>> start Page extract
Single by Bob Wills and His Texas Playboys
- B-side: "Roly Poly"
- Released: April 1946
- Recorded: April 25, 1945
- Studio: CBS Studio at Radio Station KNX, Hollywood, California
- Genre: Western swing
- Label: Columbia 36966
- Songwriters: Bob Wills, Tommy Duncan

Bob Wills and His Texas Playboys singles chronology
| "White Cross on Okinawa" (1945) | "New Spanish Two Step" (1946) | "Stay A Little Longer" (1946) |

= New Spanish Two Step =

"New Spanish Two Step" is a Western swing standard based on a traditional fiddle tune, "Spanish Two Step". Bob Wills and His Texas Playboys recorded the latter on September 23, 1935, and released it on Vocalion 03230 in 1936. Ten years later, Wills and Tommy Duncan added lyrics and recorded it again on April 25, 1945, releasing it on Columbia 36966 in April 1946 as "New Spanish Two Step". It stayed on the charts for 23 weeks, reaching number one on the Folk-Jukebox chart for 16 weeks. Both versions were one of the band's signature songs.
>> end Page extract
Required task 1
Answer these questions from the song page, one per line:
(a) At which studio was "New Spanish Two Step" recorded?
(b) On what label and number was the 1935 recording of "Spanish Two Step" released?
(c) For how many weeks was "New Spanish Two Step" at number one on the Folk-Jukebox chart?
Required task 2
List every single in the song page's singles chronology, with the year shown for each.
>> start Excerpted data
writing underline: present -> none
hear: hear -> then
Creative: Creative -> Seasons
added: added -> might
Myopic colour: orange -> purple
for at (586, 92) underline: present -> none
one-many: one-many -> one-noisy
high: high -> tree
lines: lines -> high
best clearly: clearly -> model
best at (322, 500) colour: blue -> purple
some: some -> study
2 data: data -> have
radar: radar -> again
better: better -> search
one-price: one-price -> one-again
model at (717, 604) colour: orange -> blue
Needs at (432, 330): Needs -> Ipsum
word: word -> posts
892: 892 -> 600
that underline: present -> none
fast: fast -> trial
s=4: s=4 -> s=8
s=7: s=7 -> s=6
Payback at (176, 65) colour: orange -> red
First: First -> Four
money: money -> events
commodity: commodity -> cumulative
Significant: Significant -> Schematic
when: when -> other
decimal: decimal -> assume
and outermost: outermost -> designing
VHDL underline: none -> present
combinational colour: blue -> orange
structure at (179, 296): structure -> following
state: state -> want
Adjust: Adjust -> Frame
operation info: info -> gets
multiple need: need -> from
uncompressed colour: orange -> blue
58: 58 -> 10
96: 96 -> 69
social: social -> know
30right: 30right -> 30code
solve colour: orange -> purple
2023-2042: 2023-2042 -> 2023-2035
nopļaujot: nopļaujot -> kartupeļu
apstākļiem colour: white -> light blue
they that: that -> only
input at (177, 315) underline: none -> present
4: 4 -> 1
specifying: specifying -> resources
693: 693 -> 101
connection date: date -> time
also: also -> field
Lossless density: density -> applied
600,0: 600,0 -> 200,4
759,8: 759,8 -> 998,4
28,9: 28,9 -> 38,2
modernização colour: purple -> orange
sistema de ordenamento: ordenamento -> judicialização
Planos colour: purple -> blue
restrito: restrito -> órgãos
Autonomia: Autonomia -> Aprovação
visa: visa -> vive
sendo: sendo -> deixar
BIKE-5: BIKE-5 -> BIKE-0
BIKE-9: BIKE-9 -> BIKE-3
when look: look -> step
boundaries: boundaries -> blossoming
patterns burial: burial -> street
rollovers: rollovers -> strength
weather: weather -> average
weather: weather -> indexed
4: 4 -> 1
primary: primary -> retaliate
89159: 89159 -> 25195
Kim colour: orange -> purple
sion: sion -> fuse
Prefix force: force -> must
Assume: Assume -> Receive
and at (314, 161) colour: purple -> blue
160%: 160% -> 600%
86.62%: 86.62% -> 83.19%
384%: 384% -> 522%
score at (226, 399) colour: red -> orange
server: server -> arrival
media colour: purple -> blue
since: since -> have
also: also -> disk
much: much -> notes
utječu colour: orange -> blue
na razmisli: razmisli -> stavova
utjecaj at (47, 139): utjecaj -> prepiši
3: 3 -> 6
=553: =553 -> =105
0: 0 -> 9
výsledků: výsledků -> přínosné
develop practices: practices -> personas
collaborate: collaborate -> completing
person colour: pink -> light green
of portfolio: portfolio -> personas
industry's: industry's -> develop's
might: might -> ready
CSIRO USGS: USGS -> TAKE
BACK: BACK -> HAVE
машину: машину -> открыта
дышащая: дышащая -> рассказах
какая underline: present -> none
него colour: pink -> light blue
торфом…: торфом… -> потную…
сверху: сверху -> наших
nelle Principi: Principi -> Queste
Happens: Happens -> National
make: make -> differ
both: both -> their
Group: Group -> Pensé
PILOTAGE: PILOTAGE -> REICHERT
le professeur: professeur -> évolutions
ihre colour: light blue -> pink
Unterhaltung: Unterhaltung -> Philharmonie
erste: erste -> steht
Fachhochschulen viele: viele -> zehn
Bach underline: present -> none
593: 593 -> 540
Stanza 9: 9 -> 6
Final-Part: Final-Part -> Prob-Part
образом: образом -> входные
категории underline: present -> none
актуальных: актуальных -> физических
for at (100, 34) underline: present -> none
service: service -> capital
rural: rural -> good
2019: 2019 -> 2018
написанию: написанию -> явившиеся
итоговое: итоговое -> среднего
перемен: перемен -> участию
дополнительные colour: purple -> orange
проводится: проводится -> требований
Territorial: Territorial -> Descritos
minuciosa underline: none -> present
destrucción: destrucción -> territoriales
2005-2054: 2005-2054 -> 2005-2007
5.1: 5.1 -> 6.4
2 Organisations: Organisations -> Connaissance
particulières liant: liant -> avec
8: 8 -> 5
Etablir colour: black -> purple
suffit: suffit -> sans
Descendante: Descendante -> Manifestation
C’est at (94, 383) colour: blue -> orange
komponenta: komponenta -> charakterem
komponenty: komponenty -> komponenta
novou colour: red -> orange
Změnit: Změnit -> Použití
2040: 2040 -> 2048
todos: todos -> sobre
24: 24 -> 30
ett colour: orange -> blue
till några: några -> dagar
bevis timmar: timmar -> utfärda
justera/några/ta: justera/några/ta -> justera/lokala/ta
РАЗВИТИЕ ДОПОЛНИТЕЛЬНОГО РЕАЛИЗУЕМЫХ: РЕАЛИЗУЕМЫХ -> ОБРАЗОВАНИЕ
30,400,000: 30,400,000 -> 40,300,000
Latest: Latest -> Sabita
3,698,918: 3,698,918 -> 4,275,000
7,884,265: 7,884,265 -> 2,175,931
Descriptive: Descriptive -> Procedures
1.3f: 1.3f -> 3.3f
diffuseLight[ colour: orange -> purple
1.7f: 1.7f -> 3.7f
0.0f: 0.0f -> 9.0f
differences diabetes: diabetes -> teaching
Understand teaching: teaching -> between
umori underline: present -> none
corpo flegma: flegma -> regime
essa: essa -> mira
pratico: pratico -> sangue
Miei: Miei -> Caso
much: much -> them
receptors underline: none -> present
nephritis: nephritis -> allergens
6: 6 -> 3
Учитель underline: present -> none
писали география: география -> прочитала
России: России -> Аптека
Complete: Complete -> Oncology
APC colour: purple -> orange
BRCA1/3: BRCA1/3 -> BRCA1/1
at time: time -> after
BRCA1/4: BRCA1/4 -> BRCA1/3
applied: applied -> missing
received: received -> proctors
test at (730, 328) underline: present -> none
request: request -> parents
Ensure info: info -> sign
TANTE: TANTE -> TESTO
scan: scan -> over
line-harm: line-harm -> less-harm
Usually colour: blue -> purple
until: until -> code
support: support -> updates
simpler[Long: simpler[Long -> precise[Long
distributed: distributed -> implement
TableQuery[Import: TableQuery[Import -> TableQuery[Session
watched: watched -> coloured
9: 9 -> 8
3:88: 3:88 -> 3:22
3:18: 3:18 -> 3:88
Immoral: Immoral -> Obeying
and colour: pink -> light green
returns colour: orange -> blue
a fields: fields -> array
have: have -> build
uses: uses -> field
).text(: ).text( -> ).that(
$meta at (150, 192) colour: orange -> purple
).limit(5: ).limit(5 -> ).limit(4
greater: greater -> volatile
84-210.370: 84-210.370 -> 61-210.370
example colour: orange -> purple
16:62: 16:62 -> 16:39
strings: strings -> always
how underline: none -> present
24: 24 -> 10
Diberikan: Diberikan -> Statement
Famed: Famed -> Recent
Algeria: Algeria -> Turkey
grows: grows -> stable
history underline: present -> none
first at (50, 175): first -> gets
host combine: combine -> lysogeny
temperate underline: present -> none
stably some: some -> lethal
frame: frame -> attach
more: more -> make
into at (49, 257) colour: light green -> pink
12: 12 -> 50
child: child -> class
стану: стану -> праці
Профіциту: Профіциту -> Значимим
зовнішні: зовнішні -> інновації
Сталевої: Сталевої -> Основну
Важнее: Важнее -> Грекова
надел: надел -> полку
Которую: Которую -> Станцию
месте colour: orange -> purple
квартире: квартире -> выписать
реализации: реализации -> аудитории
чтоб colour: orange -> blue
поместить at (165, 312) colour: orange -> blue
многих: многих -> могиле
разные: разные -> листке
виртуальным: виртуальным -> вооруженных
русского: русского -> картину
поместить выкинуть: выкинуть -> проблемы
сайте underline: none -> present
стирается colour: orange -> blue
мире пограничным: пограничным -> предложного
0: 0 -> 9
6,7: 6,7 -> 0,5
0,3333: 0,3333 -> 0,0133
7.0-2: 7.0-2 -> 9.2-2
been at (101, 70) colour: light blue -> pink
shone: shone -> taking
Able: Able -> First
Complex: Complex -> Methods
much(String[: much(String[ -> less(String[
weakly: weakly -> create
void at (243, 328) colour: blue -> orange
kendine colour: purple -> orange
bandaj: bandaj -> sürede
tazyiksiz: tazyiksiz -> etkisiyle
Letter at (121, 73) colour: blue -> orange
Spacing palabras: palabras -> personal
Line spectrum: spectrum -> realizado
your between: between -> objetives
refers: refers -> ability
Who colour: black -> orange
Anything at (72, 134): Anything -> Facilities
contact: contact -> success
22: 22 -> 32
>> end Excerpted data
Written reply 1
(a) CBS Studio at Radio Station KNX, Hollywood, California
(b) Vocalion 03230
(c) 16 weeks

Written reply 2
"White Cross on Okinawa" (1945)
"New Spanish Two Step" (1946)
"Stay A Little Longer" (1946)